Tuesday, November 2, 2010

Warning Signs Of An Approaching Stroke

removable wheels Pavilion

I know it's impossible to write something in conditions when one feels good or happy. For some reason the Muses always come to the rescue when we hit the sadness, heartbreak, torments, or uncertainty. It occurs to me now think again you have always been my inspiration, that I lost and that saves me ... my best friend, for making me dream, my own worst enemy by being the only one still able to hurt me.

My head takes years utilizándote, fingering your memory drift between nightmares, afraid to say goodbye. I guess because it suits my soul writer ... when I take something out of habit I turn to some so addicted to it.

But now, sitting in this hospital room, time passes differently and you go to import rather limited, to say nothing.

Here are happy people and sad people, it's amazing what you can produce in us the information, knowledge.
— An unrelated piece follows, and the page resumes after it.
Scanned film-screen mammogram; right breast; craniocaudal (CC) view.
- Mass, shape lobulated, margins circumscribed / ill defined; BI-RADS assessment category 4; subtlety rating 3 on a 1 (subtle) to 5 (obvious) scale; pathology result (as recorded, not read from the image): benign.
As you can change your life in one second ...

The guy in the room 22, the girl crying in the room 23 laughs. Everything is a perfect compendium of smiles and tears, endless corridors, cold and heat, flowers and empty beds. Take so long trying to understand life, I confess that sometimes I forgot to live. I honestly do not know if I can ever forgive myself, but luckily today I played a special ward: that of the infectious.
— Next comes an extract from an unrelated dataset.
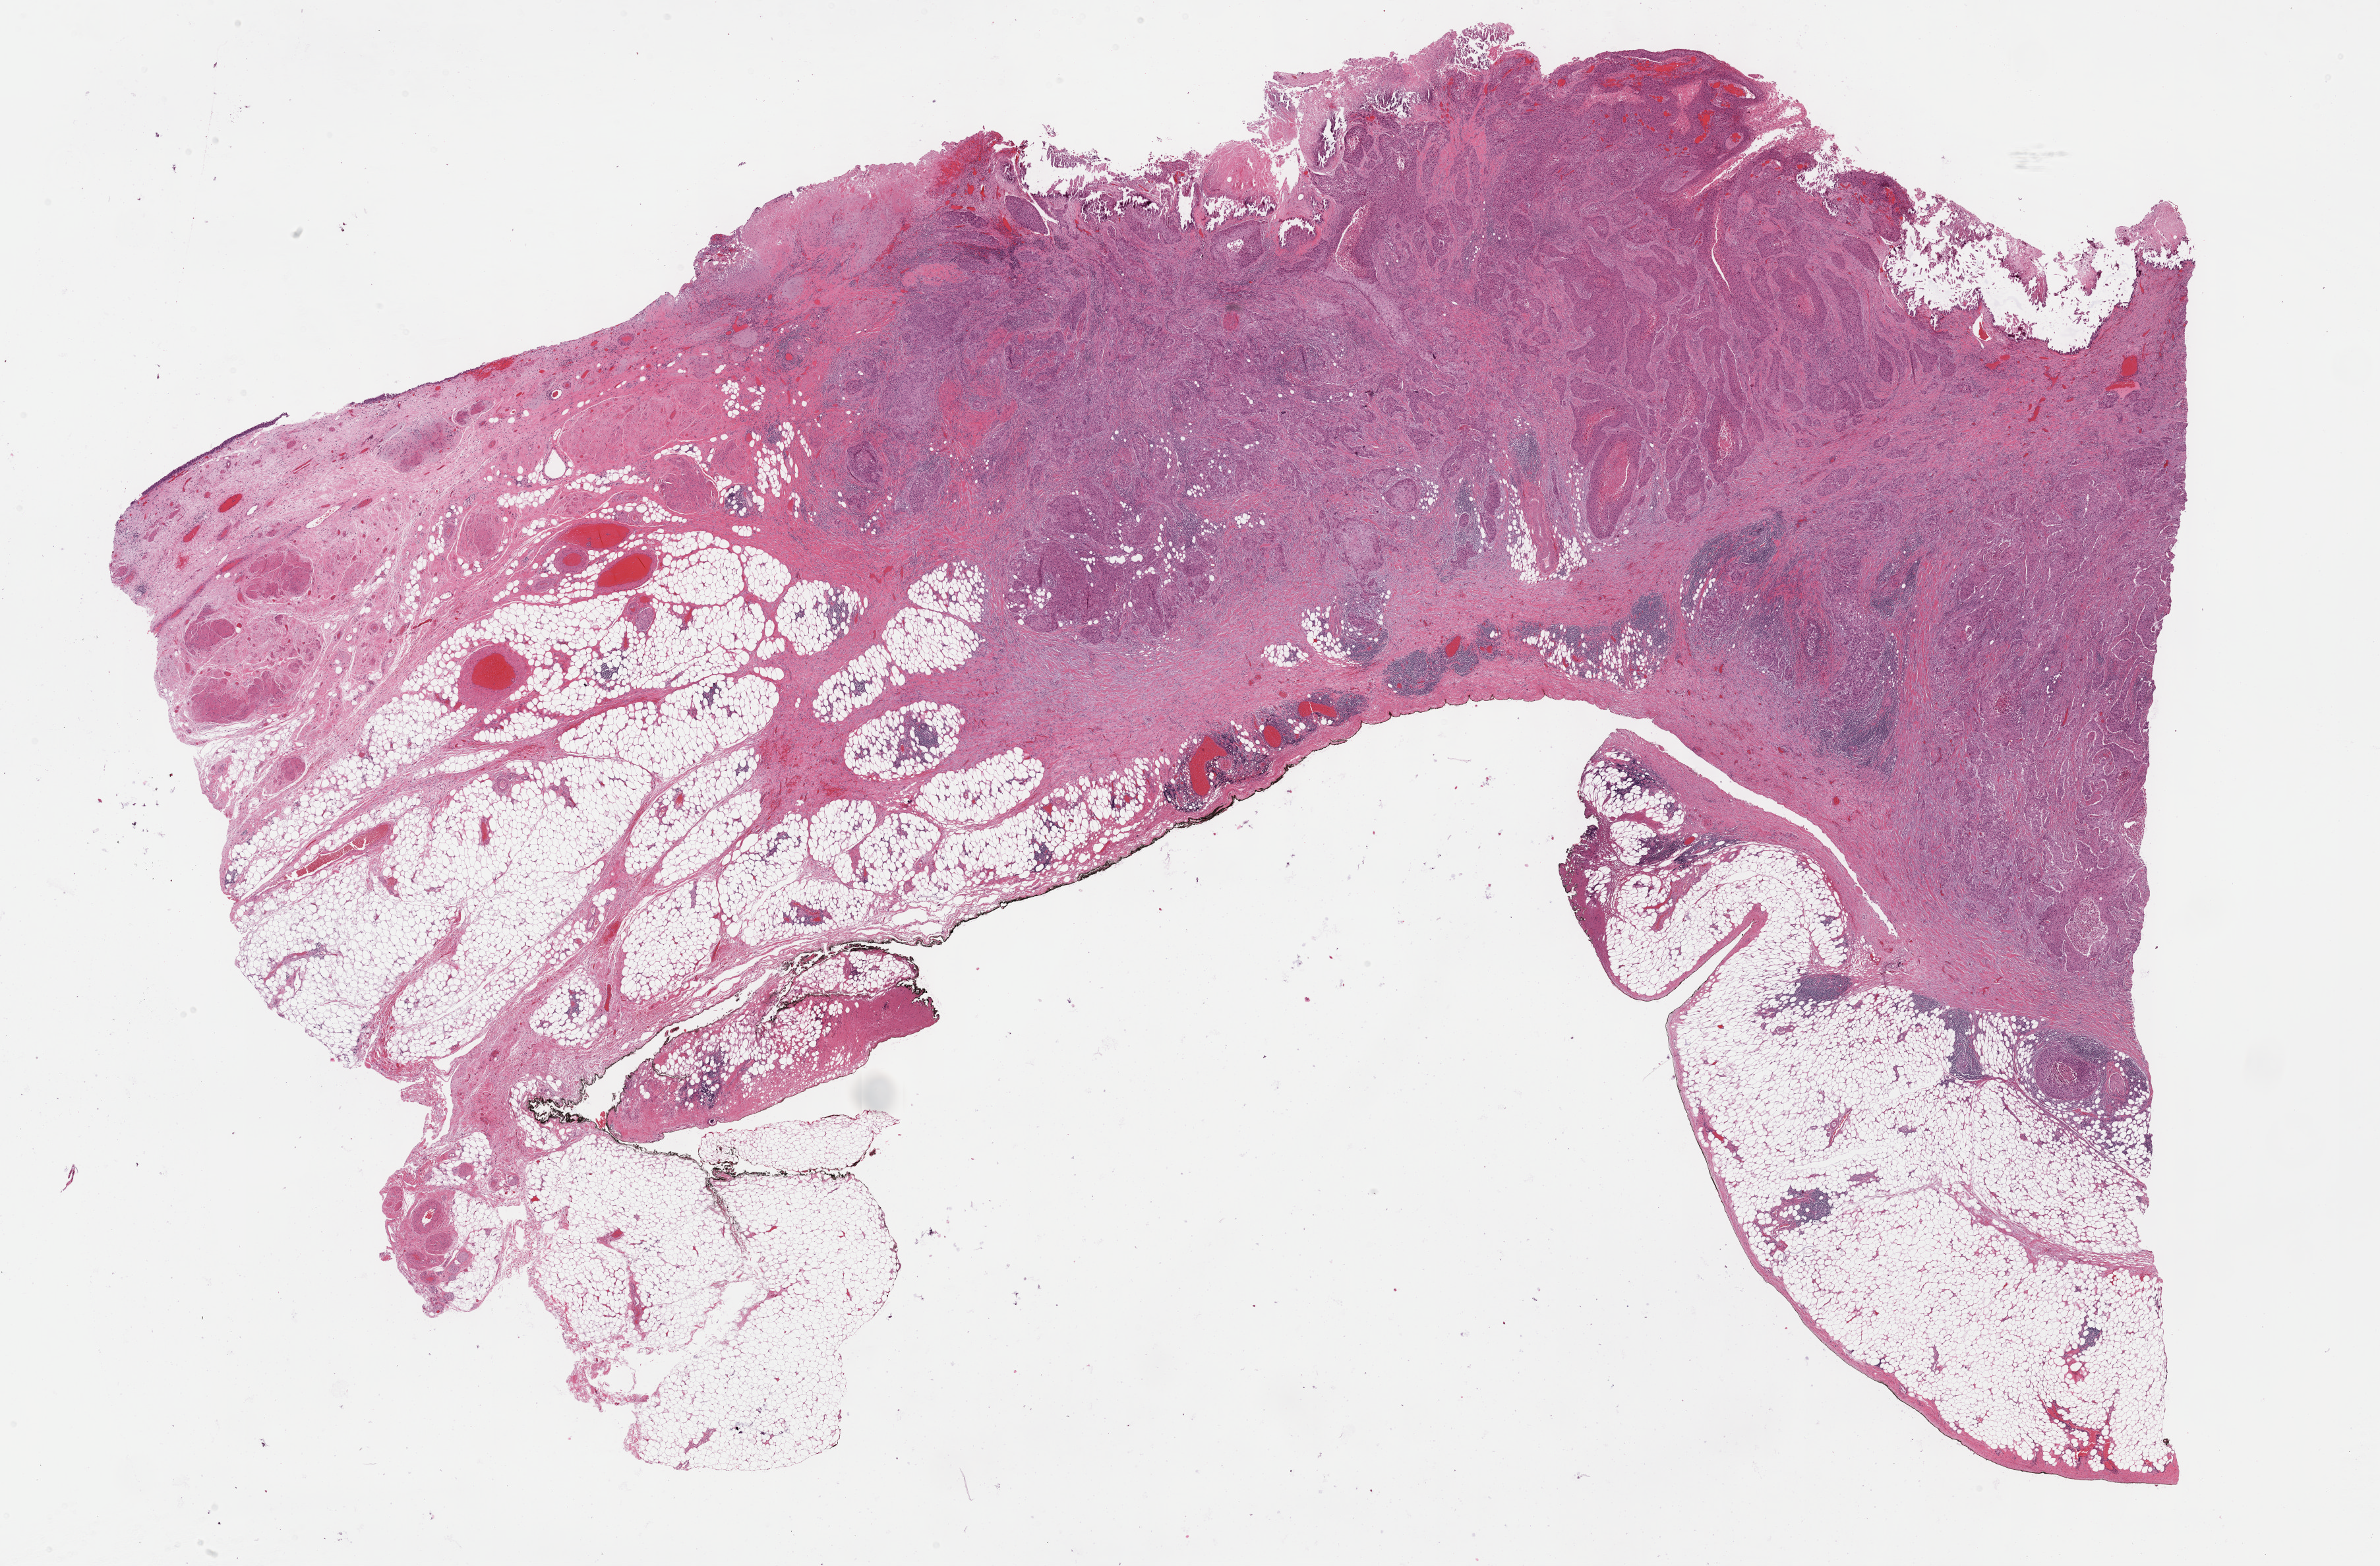
Whole-slide histology image, Hematoxylin and eosin (H&E) stained, shown as a low-resolution overview of the whole scanned area (about 29.2 x 19.2 mm, slide scanned at 40x); formalin-fixed paraffin-embedded (FFPE) diagnostic section; bladder, primary tumour sample. Patient: male, age at initial diagnosis 65 years. Histologic grade: high grade.
Lymph nodes positive (case pathology): 0 of 36 examined. AJCC pathologic stage: III (7th edition). Diagnosis: Transitional cell carcinoma (anterior wall of bladder). TNM: T4 N0 MX.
Indeed I think I have caught something, and for better or for worse I remind the flavor they have the stuff ... I miss.

- "Happiness" - says the doctor looked at me sternly.

"Are they good or bad news?" - Wonder of laughter.

would not know what to say. And I'm honest. I know, I know that this disease should be exploited, nobody knows how long. There are people living in the future, people living in the past, then I am.

But this today is my flag, and the truth is that I like this room, so full of light and life. What nobody knows is that I have thought to escape tonight, before I injected antibodies to fight this disease that could last a year, a month, for a moment, perhaps just what it takes to write, what it takes to forget you, what it takes to tell myself that all give a shit, they will not be me.

What I know is I do not want to catch me here again the scheme or Actually, with their white coats, dull and pristine ... I know is I do not want to be here when melancholy comes to whisper: "You're cured."

Only one thing I regret: not being here to see faces put.